Todesnachricht am Telefon
Wenige Stunden später, nachts um 2:17 Uhr, habe er einen Anruf aus dem Krankenhaus bekommen. „Die Zeit habe ich hundertprozentig festgehalten und in den Kalender geschrieben“, sagt Draut. Auch an den Verlauf des Gesprächs könne er sich noch genau erinnern. „Erst waren junge Leute dran, ich habe mehrere Stimmen gehört. Dann sprach auf einmal eine Frau: Hier ist das Marienhaus-Klinikum. Ihre Frau ist verstorben. Sollen wir sie noch einmal intubieren?“
In ihrer Patientenverfügung, die sie in ihrer Krankenhaus-Tasche mit sich trug, hatte Bärbel Draut schon lange vor ihrem Tod „lebensverlängernde Maßnahmen oder Wiederbelebungsversuche“ ausdrücklich abgelehnt. In mehreren Jahrzehnten voller Krankheiten habe sie häufig die Schattenseiten des deutschen Gesundheitssystems erlebt: hektische Ärzte und Pfleger, falsch gesetzte Spritzen, unnötige Schmerzen, noch halb gefrorenes Mittagessen aus unterfinanzierten Kantinen. „Sie ist schon so oft gequält worden“, erklärt ihr Mann.
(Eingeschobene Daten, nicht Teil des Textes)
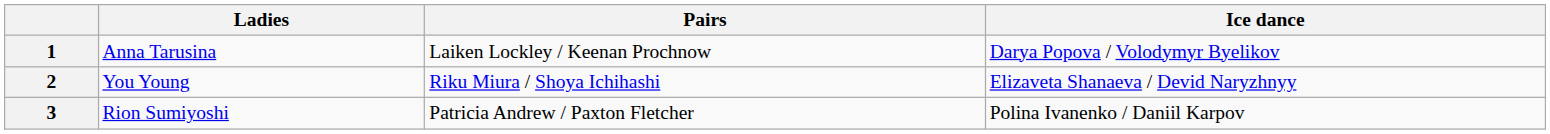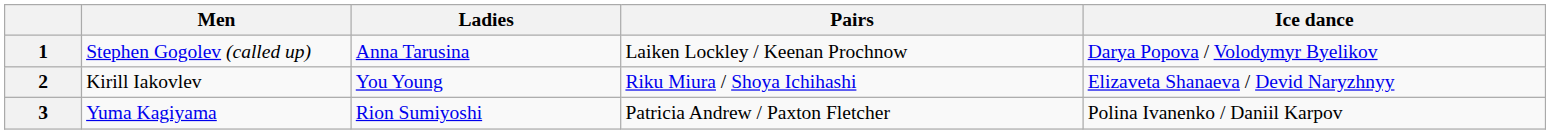+ column: Men | Stephen Gogolev (called up) | Kirill Iakovlev | Yuma Kagiyama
Als die Krankenhausmitarbeiterin am Telefon ihm versichert habe, dass seine Frau wirklich tot sei, habe er deshalb nicht weiter gezögert: „Nein, es soll nichts mehr gemacht werden.“
„Ich habe meine Frau nicht mehr wiedererkannt“
Bärbel Draut starb in der Nacht auf den 5. Februar im Alter von 86 Jahren. 59 Jahre lang war sie mit ihrem Mann verheiratet, über 62 Jahre waren die beiden zusammen. Am Fastnachtssonntag wären es 63 gewesen. „Ich habe sie damals in Nieder-Olm tanzen sehen, so haben wir uns kennengelernt“, sagt Karl Johannes Draut. Als er sich am Morgen ihres Todestages im Krankenhaus von seiner Frau verabschieden wollte, habe ihn statt des vertrauten Gesichts jedoch ein weiterer Schock erwartet.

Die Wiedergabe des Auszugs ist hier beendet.